WHAT IS EXPECTED:
Can you recast the lines below as a JSON list of strings, with one string per line, blank lines left out and the pictures omitted?

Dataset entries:
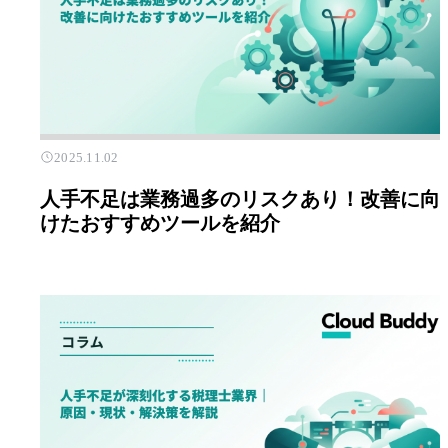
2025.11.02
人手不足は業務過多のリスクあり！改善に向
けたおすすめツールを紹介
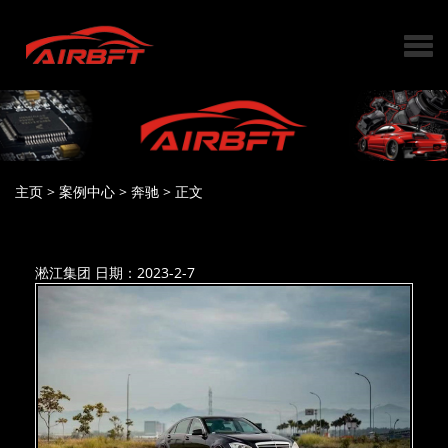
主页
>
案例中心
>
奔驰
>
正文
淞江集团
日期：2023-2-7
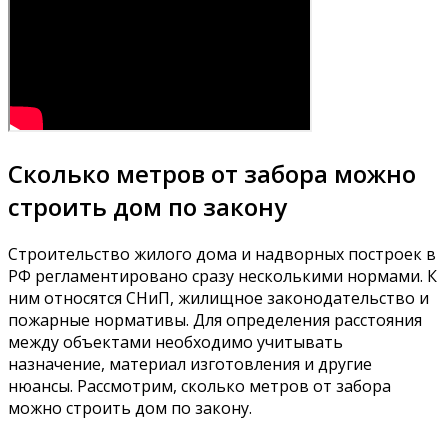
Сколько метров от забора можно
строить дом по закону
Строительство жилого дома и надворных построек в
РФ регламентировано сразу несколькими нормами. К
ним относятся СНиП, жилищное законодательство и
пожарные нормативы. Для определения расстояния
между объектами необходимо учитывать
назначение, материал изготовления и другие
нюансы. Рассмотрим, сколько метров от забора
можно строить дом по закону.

OUTPUT BELOW:
[
  "2025.11.02",
  "人手不足は業務過多のリスクあり！改善に向",
  "けたおすすめツールを紹介",
  "主页",
  ">",
  "案例中心",
  ">",
  "奔驰",
  ">",
  "正文",
  "淞江集团",
  "日期：2023-2-7",
  "Сколько метров от забора можно",
  "строить дом по закону",
  "Строительство жилого дома и надворных построек в",
  "РФ регламентировано сразу несколькими нормами. К",
  "ним относятся СНиП, жилищное законодательство и",
  "пожарные нормативы. Для определения расстояния",
  "между объектами необходимо учитывать",
  "назначение, материал изготовления и другие",
  "нюансы. Рассмотрим, сколько метров от забора",
  "можно строить дом по закону."
]